## [DATA EXCERPTS]
Segment Open

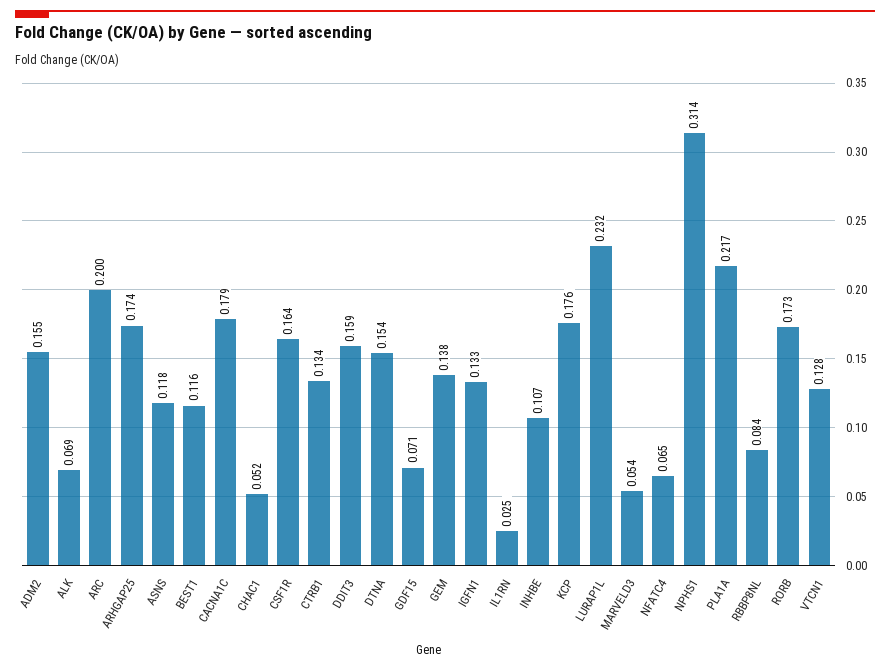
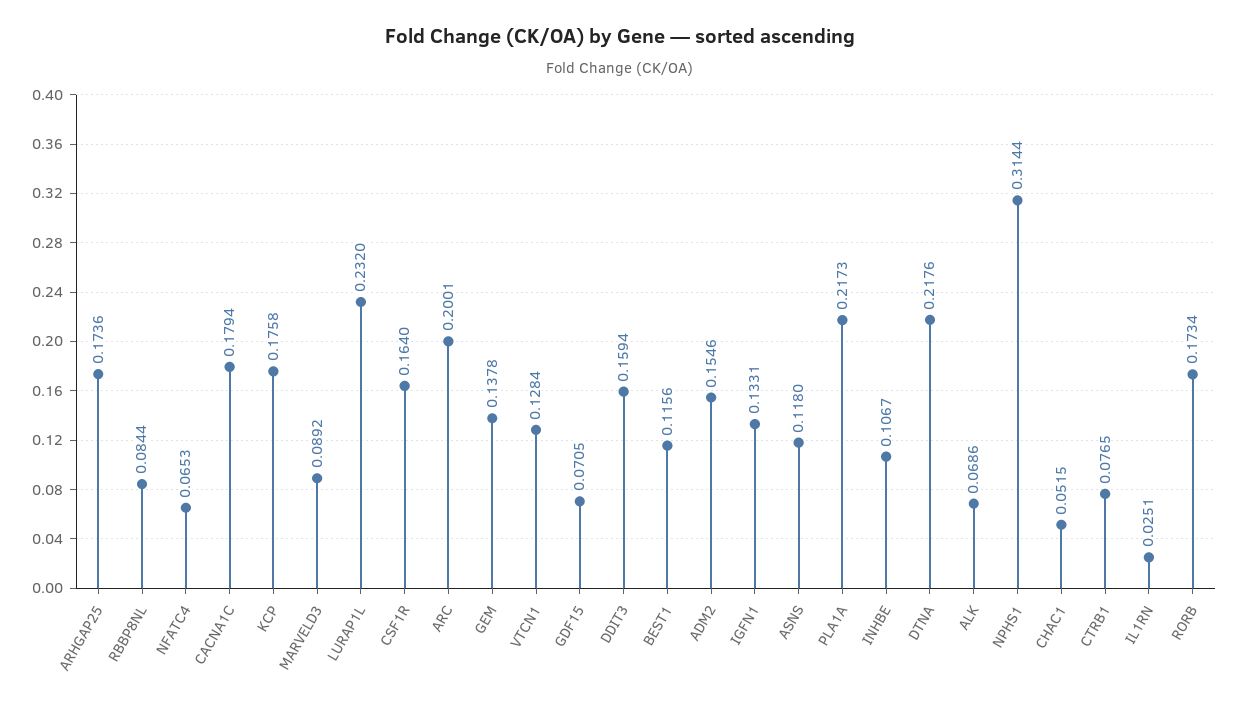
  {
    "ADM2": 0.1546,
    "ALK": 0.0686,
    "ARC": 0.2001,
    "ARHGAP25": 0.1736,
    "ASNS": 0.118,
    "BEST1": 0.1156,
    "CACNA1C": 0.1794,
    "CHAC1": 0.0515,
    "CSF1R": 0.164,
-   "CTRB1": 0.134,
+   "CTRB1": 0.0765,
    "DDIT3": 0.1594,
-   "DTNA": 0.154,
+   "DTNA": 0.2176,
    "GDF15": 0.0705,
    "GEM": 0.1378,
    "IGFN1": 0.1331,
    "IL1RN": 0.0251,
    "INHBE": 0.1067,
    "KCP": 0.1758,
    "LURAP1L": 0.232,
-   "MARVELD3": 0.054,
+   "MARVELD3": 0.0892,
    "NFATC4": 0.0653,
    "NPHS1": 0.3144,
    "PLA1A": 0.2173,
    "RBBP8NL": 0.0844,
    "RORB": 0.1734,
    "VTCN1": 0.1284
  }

Segment Closed
Segment Open

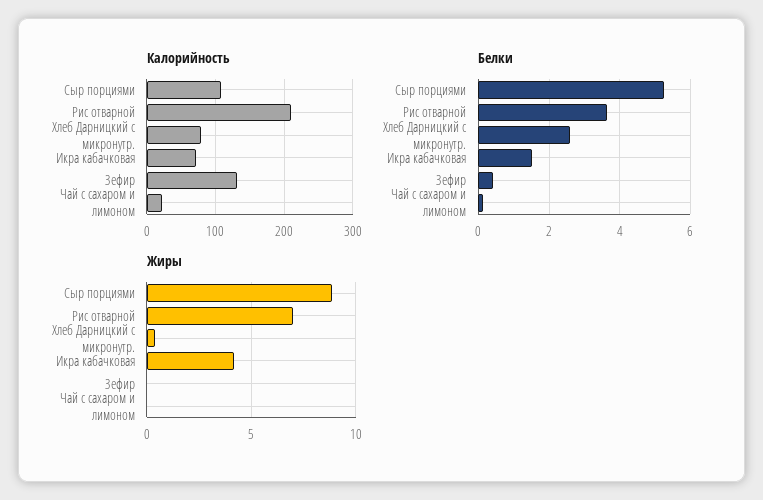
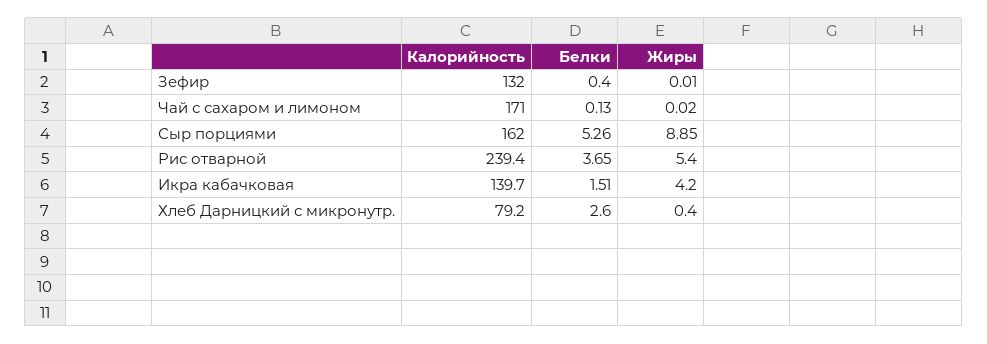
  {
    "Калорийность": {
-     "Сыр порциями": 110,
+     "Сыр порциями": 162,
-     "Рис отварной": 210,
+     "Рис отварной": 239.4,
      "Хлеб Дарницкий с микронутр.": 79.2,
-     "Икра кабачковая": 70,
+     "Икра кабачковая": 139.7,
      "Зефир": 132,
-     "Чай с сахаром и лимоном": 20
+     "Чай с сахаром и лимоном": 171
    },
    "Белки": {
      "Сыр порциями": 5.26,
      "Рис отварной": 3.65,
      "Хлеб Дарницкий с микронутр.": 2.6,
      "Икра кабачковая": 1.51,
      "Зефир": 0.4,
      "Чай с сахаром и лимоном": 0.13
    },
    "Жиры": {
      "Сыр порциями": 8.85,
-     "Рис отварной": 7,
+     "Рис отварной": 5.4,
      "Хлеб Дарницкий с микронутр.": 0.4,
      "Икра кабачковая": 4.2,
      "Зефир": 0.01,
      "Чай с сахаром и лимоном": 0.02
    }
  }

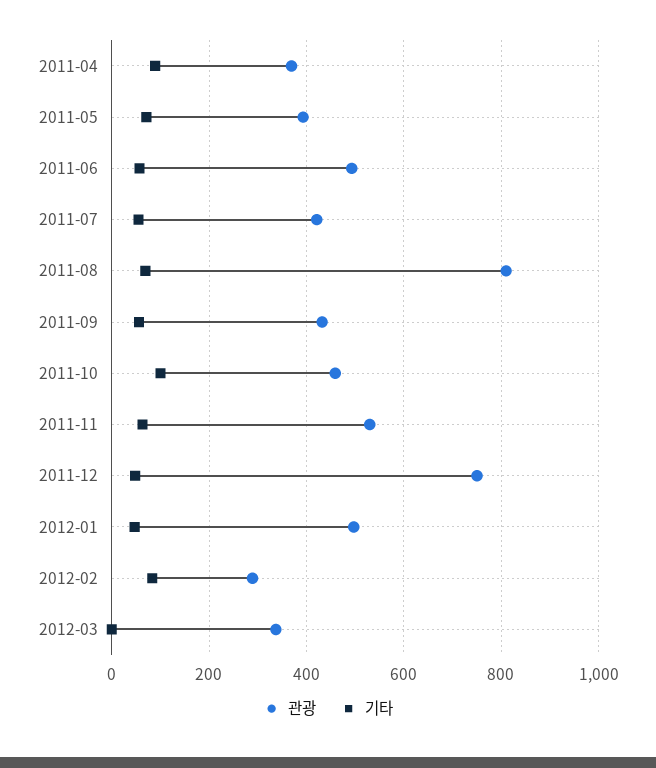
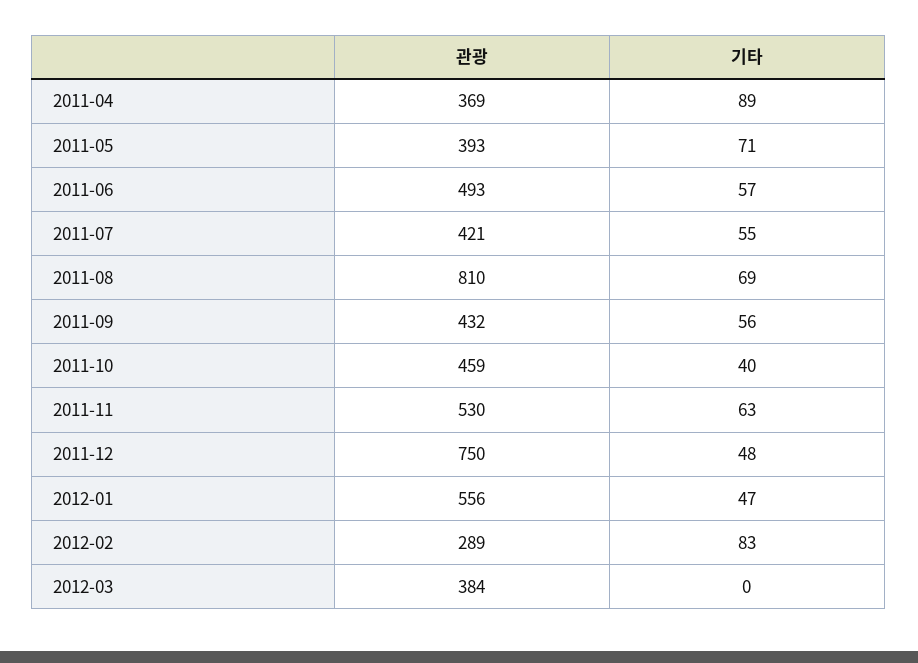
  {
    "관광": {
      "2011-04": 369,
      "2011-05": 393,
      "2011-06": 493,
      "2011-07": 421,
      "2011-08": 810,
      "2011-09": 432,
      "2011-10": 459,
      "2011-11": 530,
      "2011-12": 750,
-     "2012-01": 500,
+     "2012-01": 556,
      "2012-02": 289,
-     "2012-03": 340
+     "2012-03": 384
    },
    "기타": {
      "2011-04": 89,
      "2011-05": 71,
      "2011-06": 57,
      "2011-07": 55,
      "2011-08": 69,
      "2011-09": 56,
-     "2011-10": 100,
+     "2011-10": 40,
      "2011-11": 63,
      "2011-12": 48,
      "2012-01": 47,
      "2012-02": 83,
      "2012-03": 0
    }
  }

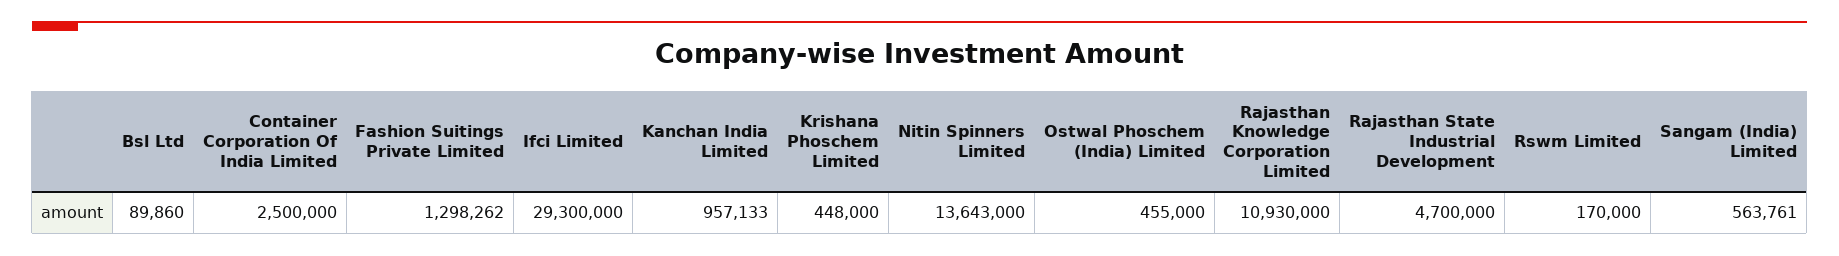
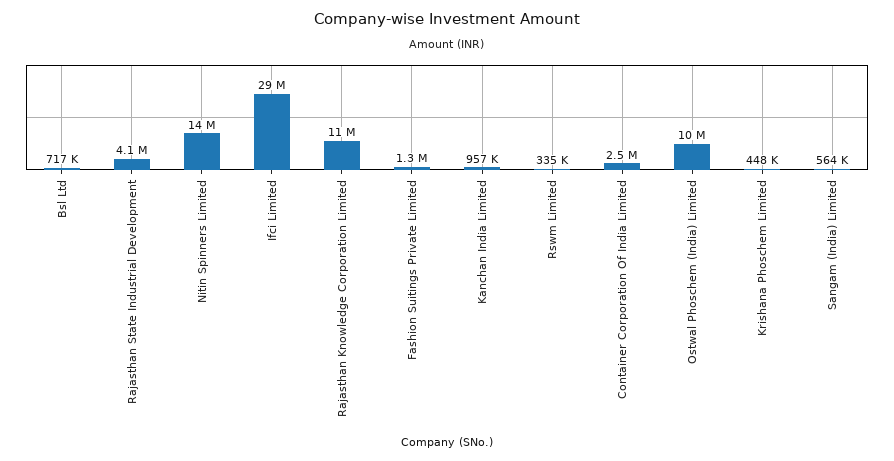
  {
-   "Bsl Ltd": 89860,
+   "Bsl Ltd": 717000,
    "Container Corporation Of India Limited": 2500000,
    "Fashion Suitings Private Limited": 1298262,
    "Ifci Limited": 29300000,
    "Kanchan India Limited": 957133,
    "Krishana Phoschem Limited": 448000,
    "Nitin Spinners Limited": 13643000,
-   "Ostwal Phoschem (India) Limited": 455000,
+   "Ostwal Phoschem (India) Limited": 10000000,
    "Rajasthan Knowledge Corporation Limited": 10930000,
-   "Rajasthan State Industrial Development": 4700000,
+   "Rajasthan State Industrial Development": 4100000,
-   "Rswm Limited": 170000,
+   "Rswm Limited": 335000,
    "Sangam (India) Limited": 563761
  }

Segment Closed

## [WHAT YOU SHOULD DO]
In the listing, find all lines with the string "Corporation" and copy them.

## [EXERCISE OUTPUT]
    "Container Corporation Of India Limited": 2500000,
    "Rajasthan Knowledge Corporation Limited": 10930000,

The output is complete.